**PROBLEM DETAILS**
Write out the text of all the records below again, replacing every "High-grade" with "Top-grade" and changing nothing else. Leave the pictures out of your answer.

**RECORDS PROVIDED**

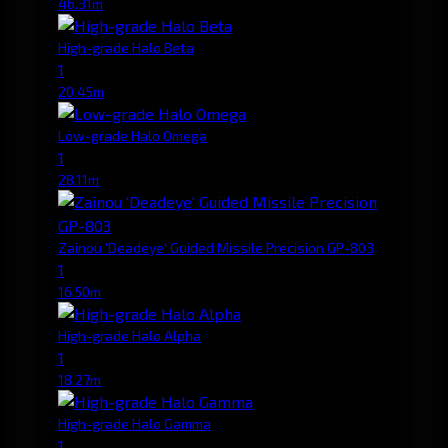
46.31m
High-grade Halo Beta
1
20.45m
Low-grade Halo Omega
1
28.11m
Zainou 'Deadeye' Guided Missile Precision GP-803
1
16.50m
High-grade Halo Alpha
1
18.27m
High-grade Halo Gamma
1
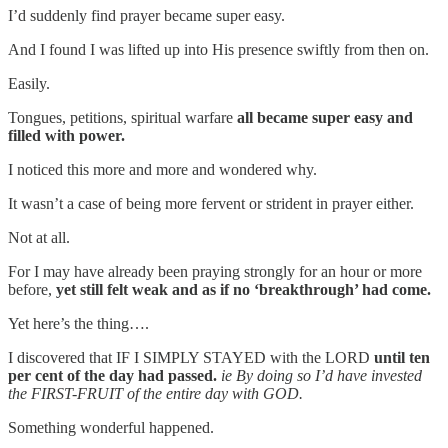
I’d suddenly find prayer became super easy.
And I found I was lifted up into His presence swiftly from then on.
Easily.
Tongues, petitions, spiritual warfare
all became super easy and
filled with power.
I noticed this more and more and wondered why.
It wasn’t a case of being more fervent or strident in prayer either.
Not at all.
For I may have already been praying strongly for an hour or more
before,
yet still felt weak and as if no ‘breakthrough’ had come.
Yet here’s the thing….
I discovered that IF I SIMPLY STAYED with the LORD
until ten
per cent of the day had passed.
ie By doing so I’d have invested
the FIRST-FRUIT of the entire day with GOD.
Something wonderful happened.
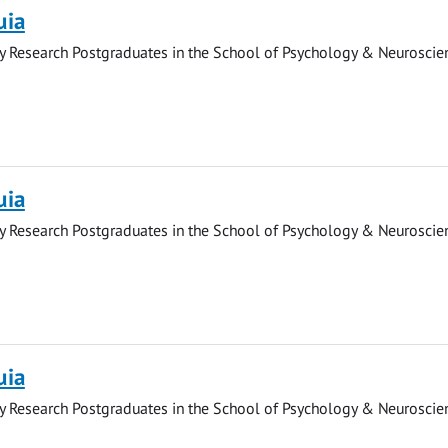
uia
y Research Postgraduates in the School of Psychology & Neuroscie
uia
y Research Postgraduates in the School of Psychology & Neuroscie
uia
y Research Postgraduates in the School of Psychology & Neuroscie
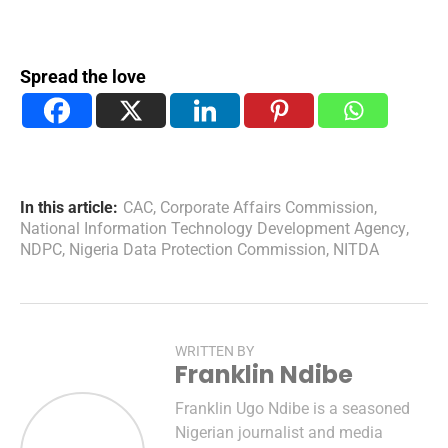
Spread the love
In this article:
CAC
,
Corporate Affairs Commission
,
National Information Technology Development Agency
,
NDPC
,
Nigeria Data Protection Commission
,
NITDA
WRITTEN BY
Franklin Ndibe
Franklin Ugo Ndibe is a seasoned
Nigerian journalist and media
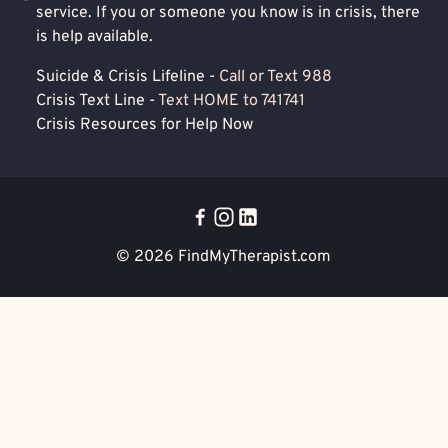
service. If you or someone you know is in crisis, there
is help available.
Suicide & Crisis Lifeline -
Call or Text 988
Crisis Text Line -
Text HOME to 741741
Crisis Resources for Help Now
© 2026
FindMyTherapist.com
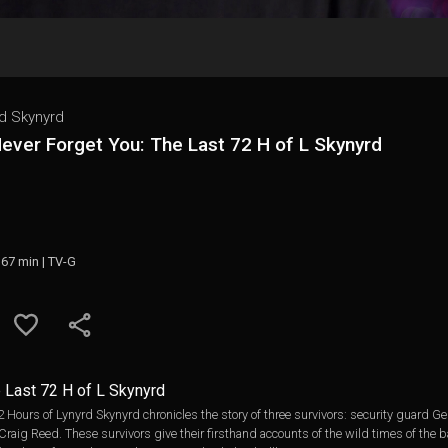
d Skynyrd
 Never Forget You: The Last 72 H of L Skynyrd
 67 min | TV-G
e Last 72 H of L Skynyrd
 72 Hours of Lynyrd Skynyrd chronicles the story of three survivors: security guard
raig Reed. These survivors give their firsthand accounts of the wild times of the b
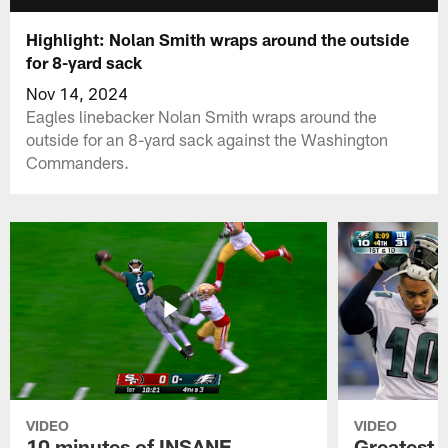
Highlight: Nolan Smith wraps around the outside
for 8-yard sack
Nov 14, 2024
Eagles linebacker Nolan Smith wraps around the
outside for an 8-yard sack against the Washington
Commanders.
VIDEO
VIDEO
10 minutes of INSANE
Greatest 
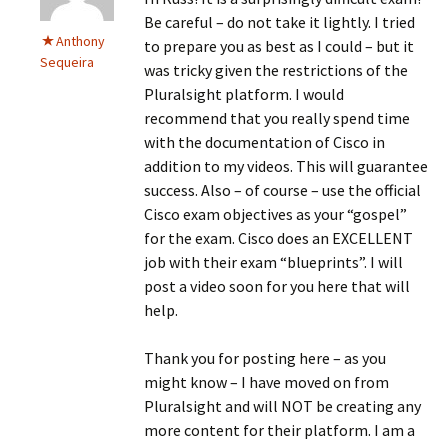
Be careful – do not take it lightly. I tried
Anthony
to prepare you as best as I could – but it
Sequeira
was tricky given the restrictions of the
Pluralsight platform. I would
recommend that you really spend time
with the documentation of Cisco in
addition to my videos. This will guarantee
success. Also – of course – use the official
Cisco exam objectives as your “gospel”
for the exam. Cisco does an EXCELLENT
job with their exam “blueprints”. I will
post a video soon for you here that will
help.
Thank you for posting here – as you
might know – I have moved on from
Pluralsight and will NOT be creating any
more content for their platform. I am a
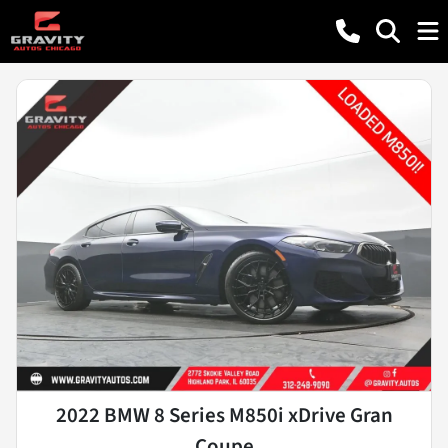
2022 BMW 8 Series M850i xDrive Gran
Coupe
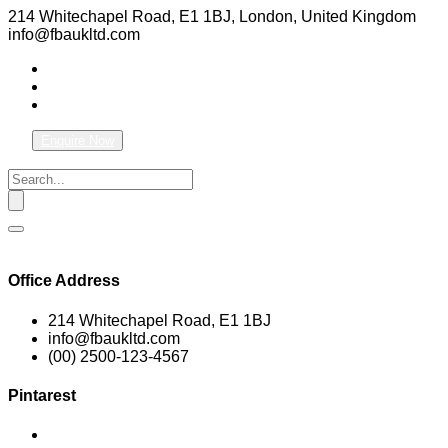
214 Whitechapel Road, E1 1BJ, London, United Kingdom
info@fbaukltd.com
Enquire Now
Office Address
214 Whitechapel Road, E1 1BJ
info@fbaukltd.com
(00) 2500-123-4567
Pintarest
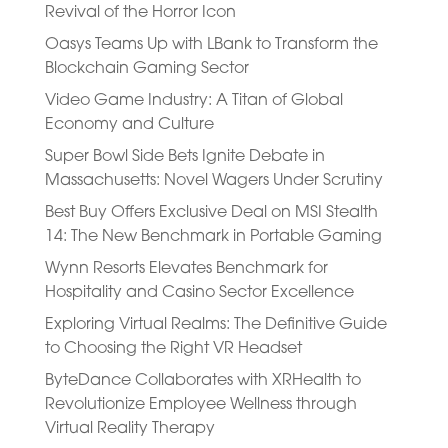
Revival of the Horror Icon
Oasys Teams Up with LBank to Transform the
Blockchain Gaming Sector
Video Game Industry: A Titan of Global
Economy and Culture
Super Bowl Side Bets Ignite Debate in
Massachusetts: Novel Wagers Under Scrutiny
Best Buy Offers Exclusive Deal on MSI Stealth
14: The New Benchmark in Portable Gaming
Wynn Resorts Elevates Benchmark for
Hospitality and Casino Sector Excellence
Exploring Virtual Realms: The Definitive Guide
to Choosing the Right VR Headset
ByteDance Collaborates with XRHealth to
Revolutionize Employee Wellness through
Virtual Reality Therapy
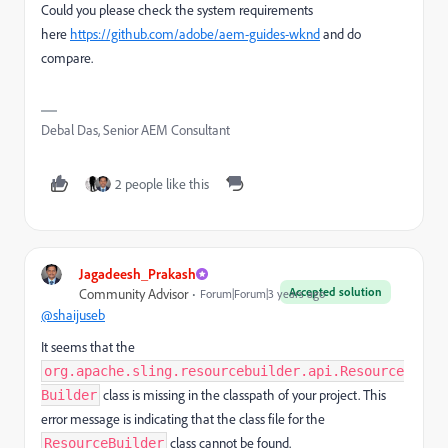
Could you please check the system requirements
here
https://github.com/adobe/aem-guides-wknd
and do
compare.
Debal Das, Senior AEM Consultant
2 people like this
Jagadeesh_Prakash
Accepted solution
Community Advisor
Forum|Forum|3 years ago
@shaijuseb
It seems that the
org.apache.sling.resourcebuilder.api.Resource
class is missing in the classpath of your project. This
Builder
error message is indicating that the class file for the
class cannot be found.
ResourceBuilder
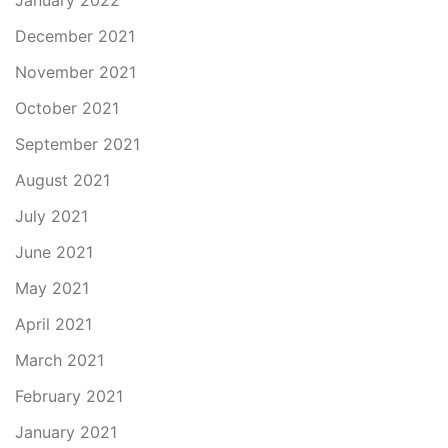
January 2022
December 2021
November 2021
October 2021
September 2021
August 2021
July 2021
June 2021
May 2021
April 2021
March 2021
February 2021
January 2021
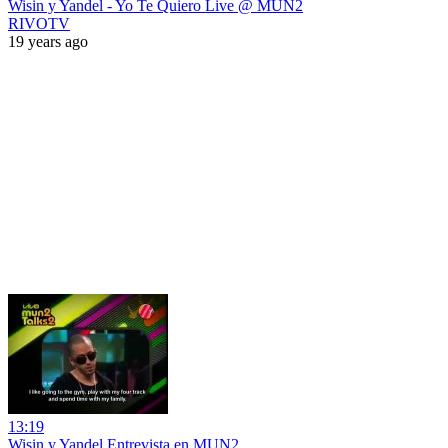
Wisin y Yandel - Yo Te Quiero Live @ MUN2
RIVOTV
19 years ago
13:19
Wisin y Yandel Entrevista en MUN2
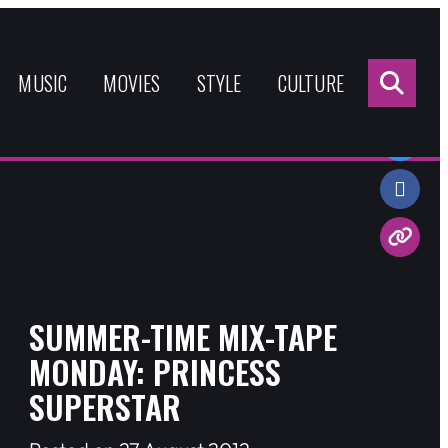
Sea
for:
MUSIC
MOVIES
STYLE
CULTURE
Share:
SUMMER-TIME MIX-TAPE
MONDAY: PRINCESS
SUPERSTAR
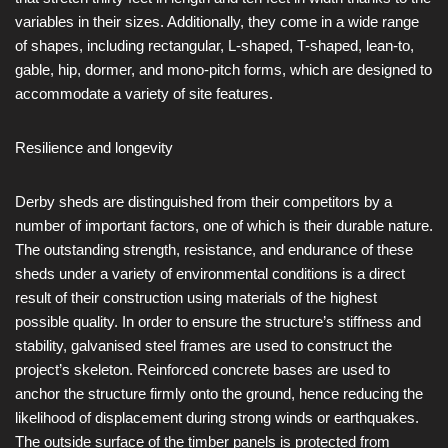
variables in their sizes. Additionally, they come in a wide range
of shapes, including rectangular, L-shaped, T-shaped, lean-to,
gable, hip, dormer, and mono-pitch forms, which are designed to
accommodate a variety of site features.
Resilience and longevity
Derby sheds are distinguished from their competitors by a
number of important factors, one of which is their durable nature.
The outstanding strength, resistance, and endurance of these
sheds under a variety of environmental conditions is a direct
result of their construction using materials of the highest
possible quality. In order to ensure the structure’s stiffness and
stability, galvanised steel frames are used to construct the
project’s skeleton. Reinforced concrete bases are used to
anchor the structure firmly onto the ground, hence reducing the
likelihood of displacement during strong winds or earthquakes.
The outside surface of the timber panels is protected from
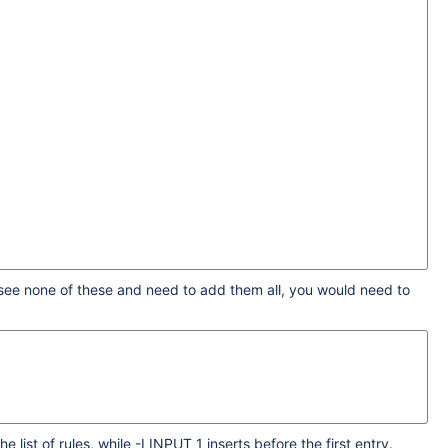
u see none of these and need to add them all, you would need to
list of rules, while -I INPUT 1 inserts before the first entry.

**EXERCISE OUTPUT**
46.31m
Top-grade Halo Beta
1
20.45m
Low-grade Halo Omega
1
28.11m
Zainou 'Deadeye' Guided Missile Precision GP-803
1
16.50m
Top-grade Halo Alpha
1
18.27m
Top-grade Halo Gamma
1
I’d suddenly find prayer became super easy.
And I found I was lifted up into His presence swiftly from then on.
Easily.
Tongues, petitions, spiritual warfare
all became super easy and
filled with power.
I noticed this more and more and wondered why.
It wasn’t a case of being more fervent or strident in prayer either.
Not at all.
For I may have already been praying strongly for an hour or more
before,
yet still felt weak and as if no ‘breakthrough’ had come.
Yet here’s the thing….
I discovered that IF I SIMPLY STAYED with the LORD
until ten
per cent of the day had passed.
ie By doing so I’d have invested
the FIRST-FRUIT of the entire day with GOD.
Something wonderful happened.
uia
y Research Postgraduates in the School of Psychology & Neuroscie
uia
y Research Postgraduates in the School of Psychology & Neuroscie
uia
y Research Postgraduates in the School of Psychology & Neuroscie
Spread the love
In this article:
CAC
,
Corporate Affairs Commission
,
National Information Technology Development Agency
,
NDPC
,
Nigeria Data Protection Commission
,
NITDA
WRITTEN BY
Franklin Ndibe
Franklin Ugo Ndibe is a seasoned
Nigerian journalist and media
service. If you or someone you know is in crisis, there
is help available.
Suicide & Crisis Lifeline -
Call or Text 988
Crisis Text Line -
Text HOME to 741741
Crisis Resources for Help Now
© 2026
FindMyTherapist.com
d Skynyrd
 Never Forget You: The Last 72 H of L Skynyrd
 67 min | TV-G
e Last 72 H of L Skynyrd
 72 Hours of Lynyrd Skynyrd chronicles the story of three survivors: security guard
raig Reed. These survivors give their firsthand accounts of the wild times of the b
Highlight: Nolan Smith wraps around the outside
for 8-yard sack
Nov 14, 2024
Eagles linebacker Nolan Smith wraps around the
outside for an 8-yard sack against the Washington
Commanders.
VIDEO
VIDEO
10 minutes of INSANE
Greatest 
Be careful – do not take it lightly. I tried
Anthony
to prepare you as best as I could – but it
Sequeira
was tricky given the restrictions of the
Pluralsight platform. I would
recommend that you really spend time
with the documentation of Cisco in
addition to my videos. This will guarantee
success. Also – of course – use the official
Cisco exam objectives as your “gospel”
for the exam. Cisco does an EXCELLENT
job with their exam “blueprints”. I will
post a video soon for you here that will
help.
Thank you for posting here – as you
might know – I have moved on from
Pluralsight and will NOT be creating any
more content for their platform. I am a
2022 BMW 8 Series M850i xDrive Gran
Coupe
214 Whitechapel Road, E1 1BJ, London, United Kingdom
info@fbaukltd.com
Enquire Now
Office Address
214 Whitechapel Road, E1 1BJ
info@fbaukltd.com
(00) 2500-123-4567
Pintarest
Revival of the Horror Icon
Oasys Teams Up with LBank to Transform the
Blockchain Gaming Sector
Video Game Industry: A Titan of Global
Economy and Culture
Super Bowl Side Bets Ignite Debate in
Massachusetts: Novel Wagers Under Scrutiny
Best Buy Offers Exclusive Deal on MSI Stealth
14: The New Benchmark in Portable Gaming
Wynn Resorts Elevates Benchmark for
Hospitality and Casino Sector Excellence
Exploring Virtual Realms: The Definitive Guide
to Choosing the Right VR Headset
ByteDance Collaborates with XRHealth to
Revolutionize Employee Wellness through
Virtual Reality Therapy
Could you please check the system requirements
here
https://github.com/adobe/aem-guides-wknd
and do
compare.
Debal Das, Senior AEM Consultant
2 people like this
Jagadeesh_Prakash
Accepted solution
Community Advisor
Forum|Forum|3 years ago
@shaijuseb
It seems that the
org.apache.sling.resourcebuilder.api.Resource
class is missing in the classpath of your project. This
Builder
error message is indicating that the class file for the
class cannot be found.
ResourceBuilder
January 2022
December 2021
November 2021
October 2021
September 2021
August 2021
July 2021
June 2021
May 2021
April 2021
March 2021
February 2021
January 2021
Wisin y Yandel - Yo Te Quiero Live @ MUN2
RIVOTV
19 years ago
13:19
Wisin y Yandel Entrevista en MUN2
Sea
for:
MUSIC
MOVIES
STYLE
CULTURE
Share:
SUMMER-TIME MIX-TAPE
MONDAY: PRINCESS
SUPERSTAR
variables in their sizes. Additionally, they come in a wide range
of shapes, including rectangular, L-shaped, T-shaped, lean-to,
gable, hip, dormer, and mono-pitch forms, which are designed to
accommodate a variety of site features.
Resilience and longevity
Derby sheds are distinguished from their competitors by a
number of important factors, one of which is their durable nature.
The outstanding strength, resistance, and endurance of these
sheds under a variety of environmental conditions is a direct
result of their construction using materials of the highest
possible quality. In order to ensure the structure’s stiffness and
stability, galvanised steel frames are used to construct the
project’s skeleton. Reinforced concrete bases are used to
anchor the structure firmly onto the ground, hence reducing the
likelihood of displacement during strong winds or earthquakes.
The outside surface of the timber panels is protected from
u see none of these and need to add them all, you would need to
list of rules, while -I INPUT 1 inserts before the first entry.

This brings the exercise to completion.